Quella vittoria cambiò molte cose. I quotidiani sportivi, La Gazzetta dello Sport in testa, vendettero milioni di copie, i giocatori cominciarono a chiedere più soldi (Paolo Rossi, Cabrini e Gentile, più Carlo Osti, ma per altri motivi, a Boniperti, prima di un'amichevole dei bianconeri a Casale Monferrato), la gente riscoprì la voglia di scendere in piazza e di festeggiare. Fu una vertigine, probabilmente la fine di un'epoca romantica e poetica. Anche se quel successo portò il campionato italiano a diventare un Eldorado, con gli arrivi di Platini, Maradona, Zico, Boniek, Leo Junior e compagnia bella.
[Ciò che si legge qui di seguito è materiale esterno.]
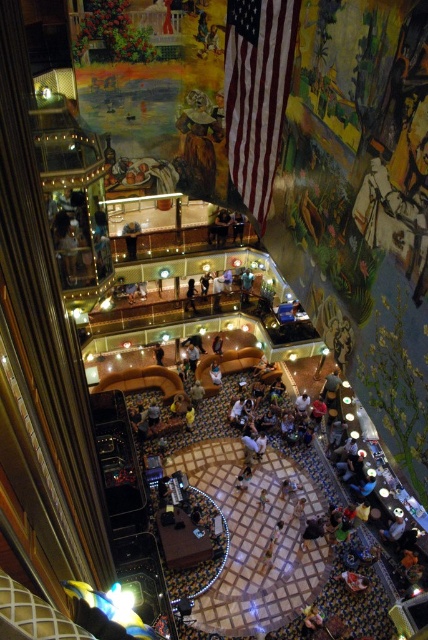
You are standing on the raised platform in the central area and want to greet the person wearing the dark blue shirt at center. Which direction should you look to see the silhouette of person at center?

The silhouette of person at center is in front of the dark blue shirt at center, so you should look forward to see them.

You are sitting on the light brown leather couch at center and want to move to the dark brown leather couch at center. Which direction should you move to reach it?

You should move to the right because the light brown leather couch at center is to the left of the dark brown leather couch at center.

Looking at this image, you are standing at the entrance of this grand venue and see the silhouette of person at center and the dark brown leather couch at center. Which object is located to the left when viewed from your position?

The silhouette of person at center is positioned on the left side of dark brown leather couch at center, so from your viewpoint at the entrance, the silhouette of person at center is to the left of the dark brown leather couch at center.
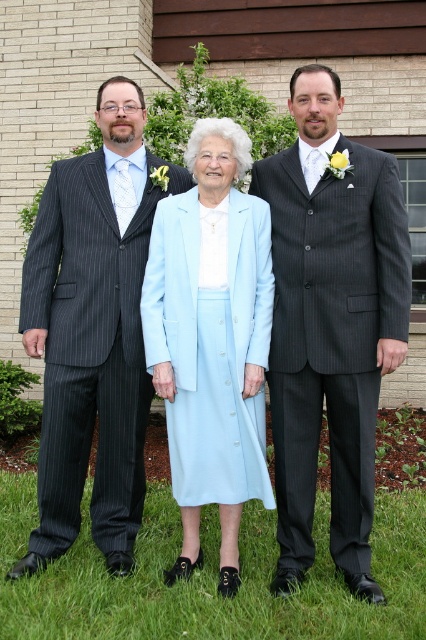
This screenshot has width=426, height=640. Find the location of `light blue fabric dress at center`. light blue fabric dress at center is located at coordinates point(212,340).

Is point (222, 573) less distant than point (253, 502)?

Yes, it is in front of point (253, 502).

You are a GUI agent. You are given a task and a screenshot of the screen. Output one action in this format:
    pyautogui.click(x=<x>, y=<y>)
    Task: Click on the light blue fabric dress at center
    
    Given the screenshot: What is the action you would take?
    pyautogui.click(x=212, y=340)

Can you confirm if striped pinstripe suit at left is shorter than green grass at lower center?

Incorrect, striped pinstripe suit at left's height does not fall short of green grass at lower center's.

Is striped pinstripe suit at left in front of green grass at lower center?

No.

What do you see at coordinates (92, 332) in the screenshot?
I see `striped pinstripe suit at left` at bounding box center [92, 332].

Locate an element on the screen. This screenshot has width=426, height=640. striped pinstripe suit at left is located at coordinates (92, 332).

Who is positioned more to the left, dark gray pinstripe suit at center or striped pinstripe suit at left?

From the viewer's perspective, striped pinstripe suit at left appears more on the left side.

Can you confirm if dark gray pinstripe suit at center is positioned above striped pinstripe suit at left?

Actually, dark gray pinstripe suit at center is below striped pinstripe suit at left.

Describe the element at coordinates (331, 324) in the screenshot. The height and width of the screenshot is (640, 426). I see `dark gray pinstripe suit at center` at that location.

Locate an element on the screen. dark gray pinstripe suit at center is located at coordinates (331, 324).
Ma oggi molte cose sono cambiate: i giornali stanno conoscendo una profonda crisi, i campioni preferiscono gli ingaggi di Spagna, Inghilterra, Germania e del Psg, la crisi economica porta a ritornare per le strade, ma con rabbia e rancore. L'11 luglio 1982 rimane, in ogni caso, una delle pagine più belle non solo della storia del calcio, ma d'Italia. E io, grazie al mio indimenticabile direttore Piercesare Baretti, c'ero.